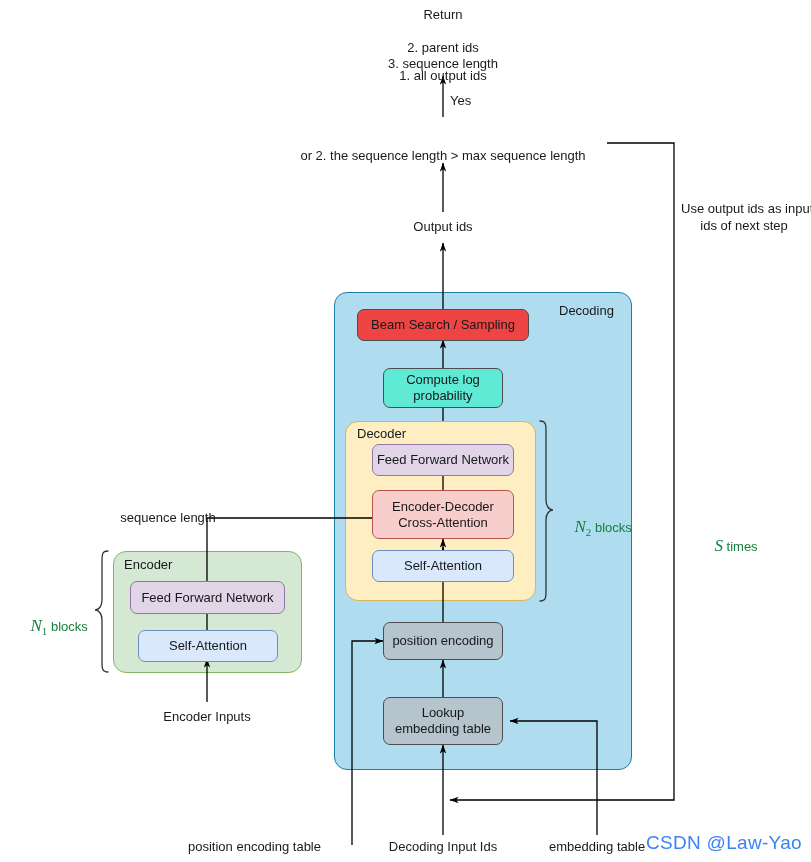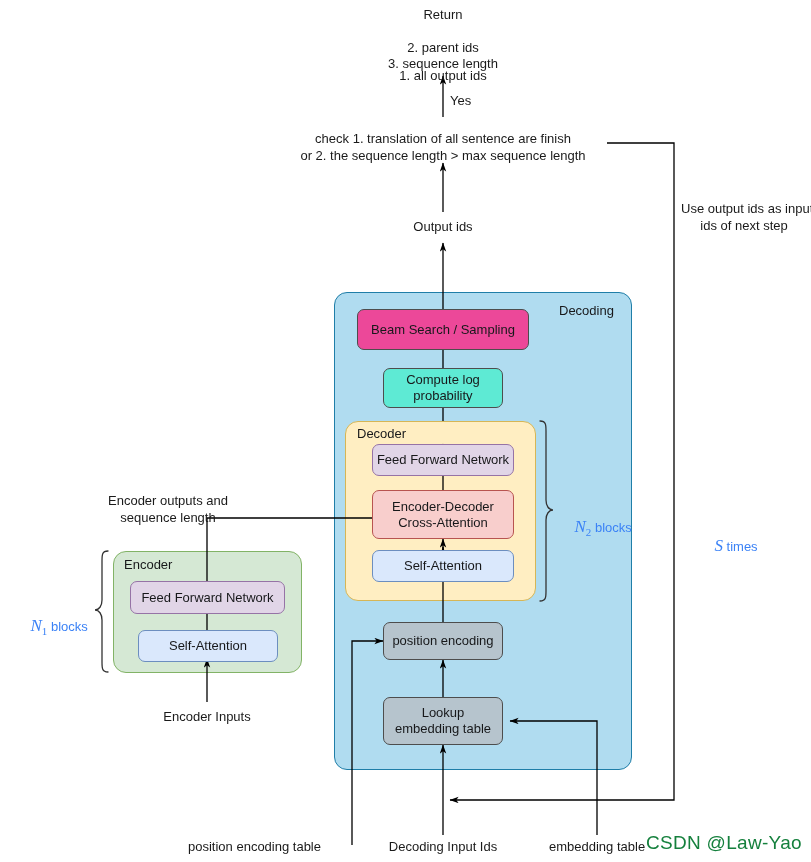--- a/index.html
+++ b/index.html
@@ -60,27 +60,27 @@
     font-style:italic;
     font-size:17px;
   }
   .math sub{
     font-style:normal;
     font-size:11px;
   }
   .mathlbl{
     position:absolute;
     font-size:13px;
+    color:#15803d;
+    white-space:pre;
+  }
+  .watermark{
+    position:absolute;
+    font-size:19px;
     color:#3b82f6;
-    white-space:pre;
-  }
-  .watermark{
-    position:absolute;
-    font-size:19px;
-    color:#15803d;
     white-space:pre;
     letter-spacing:0.3px;
   }
 </style>
 </head>
 <body>
 
 <div id="canvas">
 
   <div class="grp" style="left:334px;top:292px;width:298px;height:478px;background:#b0dcf0;border:1.5px solid #1f7ea8;"></div>
@@ -132,35 +132,34 @@
     </g>
   </svg>
 
   <div class="lbl" style="left:343px;top:6px;width:200px;">Return</div>
   <div class="lbl" style="left:343px;top:23px;width:200px;margin-top:44px;">1. all output ids</div>
   <div class="lbl" style="left:343px;top:39px;width:200px;">2. parent ids</div>
   <div class="lbl" style="left:343px;top:55px;width:200px;">3. sequence length</div>
 
   <div class="lbl" style="left:450px;top:92px;width:40px;text-align:left;">Yes</div>
 
-  <div class="lbl" style="left:243px;top:130px;width:400px;">check 1. translation of all sentence are finish</div>
   <div class="lbl" style="left:243px;top:147px;width:400px;">or 2. the sequence length &gt; max sequence length</div>
 
   <div class="lbl" style="left:363px;top:218px;width:160px;">Output ids</div>
 
   <div class="lbl" style="left:681px;top:200px;width:126px;">Use output ids as input</div>
   <div class="lbl" style="left:681px;top:217px;width:126px;">ids of next step</div>
 
   <div class="mathlbl" style="left:700px;top:521px;">
     <span class="math">S</span><span> times</span>
   </div>
 
   <div class="grp-title" style="left:559px;top:303px;">Decoding</div>
 
-  <div class="box" style="left:357px;top:309px;width:172px;height:41px;background:#ec4899;border:1.3px solid #4d4d4d;">Beam Search / Sampling</div>
+  <div class="box" style="left:357px;top:309px;width:172px;height:32px;background:#ef4444;border:1.3px solid #4d4d4d;">Beam Search / Sampling</div>
 
   <div class="box" style="left:383px;top:368px;width:120px;height:40px;background:#5eead4;border:1.3px solid #4d4d4d;">Compute log
 probability</div>
 
   <div class="box" style="left:383px;top:622px;width:120px;height:38px;background:#b6c4cd;border:1.3px solid #4d4d4d;">position encoding</div>
 
   <div class="box" style="left:383px;top:697px;width:120px;height:48px;background:#b6c4cd;border:1.3px solid #4d4d4d;">Lookup
 embedding table</div>
 
   <div class="grp-title" style="left:357px;top:426px;">Decoder</div>
@@ -193,21 +192,20 @@
       <path d="M108,551 C102,551 102,555 102,561 L102,600 C102,606 99,610 95,610
                C99,610 102,614 102,620 L102,662 C102,668 102,672 108,672"></path>
     </g>
   </svg>
   <div class="mathlbl" style="left:16px;top:601px;">
     <span class="math"><span>N</span><sub>1</sub></span><span> blocks</span>
   </div>
 
   <div class="lbl" style="left:127px;top:708px;width:160px;">Encoder Inputs</div>
 
-  <div class="lbl" style="left:68px;top:492px;width:200px;">Encoder outputs and</div>
   <div class="lbl" style="left:68px;top:509px;width:200px;">sequence length</div>
 
   <div class="lbl" style="left:188px;top:838px;width:160px;text-align:left;">position encoding table</div>
 
   <div class="lbl" style="left:383px;top:838px;width:120px;">Decoding Input Ids</div>
 
   <div class="lbl" style="left:549px;top:838px;width:100px;text-align:left;">embedding table</div>
 
   <div class="watermark" style="left:646px;top:832px;">CSDN @Law-Yao</div>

-.-.-

» **YOUR GOAL**: The data above should be restated exactly, with its images dropped.

» **RESPONSE**:
--- a/index.html
+++ b/index.html
@@ -60,27 +60,27 @@
     font-style:italic;
     font-size:17px;
   }
   .math sub{
     font-style:normal;
     font-size:11px;
   }
   .mathlbl{
     position:absolute;
     font-size:13px;
+    color:#15803d;
+    white-space:pre;
+  }
+  .watermark{
+    position:absolute;
+    font-size:19px;
     color:#3b82f6;
-    white-space:pre;
-  }
-  .watermark{
-    position:absolute;
-    font-size:19px;
-    color:#15803d;
     white-space:pre;
     letter-spacing:0.3px;
   }
 </style>
 </head>
 <body>
 
 <div id="canvas">
 
   <div class="grp" style="left:334px;top:292px;width:298px;height:478px;background:#b0dcf0;border:1.5px solid #1f7ea8;"></div>
@@ -132,35 +132,34 @@
     </g>
   </svg>
 
   <div class="lbl" style="left:343px;top:6px;width:200px;">Return</div>
   <div class="lbl" style="left:343px;top:23px;width:200px;margin-top:44px;">1. all output ids</div>
   <div class="lbl" style="left:343px;top:39px;width:200px;">2. parent ids</div>
   <div class="lbl" style="left:343px;top:55px;width:200px;">3. sequence length</div>
 
   <div class="lbl" style="left:450px;top:92px;width:40px;text-align:left;">Yes</div>
 
-  <div class="lbl" style="left:243px;top:130px;width:400px;">check 1. translation of all sentence are finish</div>
   <div class="lbl" style="left:243px;top:147px;width:400px;">or 2. the sequence length &gt; max sequence length</div>
 
   <div class="lbl" style="left:363px;top:218px;width:160px;">Output ids</div>
 
   <div class="lbl" style="left:681px;top:200px;width:126px;">Use output ids as input</div>
   <div class="lbl" style="left:681px;top:217px;width:126px;">ids of next step</div>
 
   <div class="mathlbl" style="left:700px;top:521px;">
     <span class="math">S</span><span> times</span>
   </div>
 
   <div class="grp-title" style="left:559px;top:303px;">Decoding</div>
 
-  <div class="box" style="left:357px;top:309px;width:172px;height:41px;background:#ec4899;border:1.3px solid #4d4d4d;">Beam Search / Sampling</div>
+  <div class="box" style="left:357px;top:309px;width:172px;height:32px;background:#ef4444;border:1.3px solid #4d4d4d;">Beam Search / Sampling</div>
 
   <div class="box" style="left:383px;top:368px;width:120px;height:40px;background:#5eead4;border:1.3px solid #4d4d4d;">Compute log
 probability</div>
 
   <div class="box" style="left:383px;top:622px;width:120px;height:38px;background:#b6c4cd;border:1.3px solid #4d4d4d;">position encoding</div>
 
   <div class="box" style="left:383px;top:697px;width:120px;height:48px;background:#b6c4cd;border:1.3px solid #4d4d4d;">Lookup
 embedding table</div>
 
   <div class="grp-title" style="left:357px;top:426px;">Decoder</div>
@@ -193,21 +192,20 @@
       <path d="M108,551 C102,551 102,555 102,561 L102,600 C102,606 99,610 95,610
                C99,610 102,614 102,620 L102,662 C102,668 102,672 108,672"></path>
     </g>
   </svg>
   <div class="mathlbl" style="left:16px;top:601px;">
     <span class="math"><span>N</span><sub>1</sub></span><span> blocks</span>
   </div>
 
   <div class="lbl" style="left:127px;top:708px;width:160px;">Encoder Inputs</div>
 
-  <div class="lbl" style="left:68px;top:492px;width:200px;">Encoder outputs and</div>
   <div class="lbl" style="left:68px;top:509px;width:200px;">sequence length</div>
 
   <div class="lbl" style="left:188px;top:838px;width:160px;text-align:left;">position encoding table</div>
 
   <div class="lbl" style="left:383px;top:838px;width:120px;">Decoding Input Ids</div>
 
   <div class="lbl" style="left:549px;top:838px;width:100px;text-align:left;">embedding table</div>
 
   <div class="watermark" style="left:646px;top:832px;">CSDN @Law-Yao</div>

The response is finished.